Good friends: Tools not jewels. Edges are meant to be sharpened. On rappel in the Tetons. Vid: Adam Fabrikant

 

 

Keeping it simple in technical terrain is a mantra to make systems less complex and fail proof. Thoughts on connecting two ropes while ski mountaineering.

 

I stumbled across a video by Dave Searle this morning, a 25-minute deep dive on all the various ways to connect ropes. With no intention of throwing shade toward Dave (he seems very skilled and knowledgeable, in addition to making great videos), it prompted me to sit down and write my opinions on the subject. In short, it’s just not that complicated. Backup knots, gibbs bends, etc overcomplicate what can and should be a simple part of the overall system and rather than teaching 10 ways to make this work, let’s focus on the simplest solution and executing it well.

The flat overhand with sufficient tail length seems to be widely accepted among those “in the know,” but outside those with formal education or significant internet time, the matter seems less settled. For example, at the Grand Teton (summer) rappel station last week, I overheard something along the lines of:

“How do we tie out ropes together here?”

“I dunno. Isn’t there something called a death knot that people use?”

“That doesn’t seem right; maybe just a figure 8 or double fishermens?”

“Sure, it seems like anything will work…”
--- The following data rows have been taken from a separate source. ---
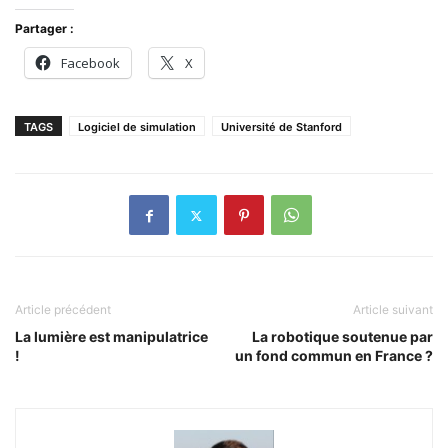
Partager :
Facebook
X
TAGS
Logiciel de simulation
Université de Stanford
Article précédent
Article suivant
La lumière est manipulatrice
La robotique soutenue par
!
un fond commun en France ?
I can’t say I remember how they ended up tying their ropes, but it worked, and everyone survived the experience. That said, a quick search reveals a non-trivial number of accidents related to an offset figure 8 knot rolling and coming untied, usually resulting in fatal accidents for the rappeler.

 

Skinny Rope Flat Overhand

Our common ski rappel setup— ~6mm cords in a well dressed flat overhand with a forearm length of tail.

 

Close up different diameters.

As we see here, when the knot gets tensioned as it would on rappel, the skinny(blue) rope would need to ‘jump’ the bigger red rope to initiate a roll.

 

Among more skilled climbers, the debate seems to be less about which knot to use (most everyone I’ve encountered is using an offset flat overhand) but rather whether a “backup” second flat overhand is necessary. While there are specific cases where this is recommended, such as with a slippery Dyneema-sheathed rope like the Petzl Pur’line, I struggle to see a reason to make this standard practice. It seems like the consensus is that a well-dressed flat overhand will roll at around 4kN, around double a conservative estimate for a max rappelling force. Normally, after one roll, the flat overhand will cinch tighter and stop rolling, but that should never be an issue because we shouldn’t be anywhere near 4kN anyway.

 

skinny-fat rope flat overhand

Here we have a 6mm cord tied to a 9.1mm triple rated climbing rope. By tying the overhand with the skinny rope on the bottom, in addition to our usual good dressing and long tails, we have a robust and roll resistant connection.

 

In a skiing context, we typically use ropes of similar diameter, but in the case of different diameter ropes, there is a little more to think about. My strategy here is to tie my flat overhand such that the skinnier rope is downhill of the thicker. This way, in order to roll, the skinny rope has to “jump” the thicker rope. While I haven’t tested this, this setup seems more resistant to rolling than similar diameter ropes.

Hopefully, this will be helpful for some folks—a little KISS in an ever more complex world of technical gear.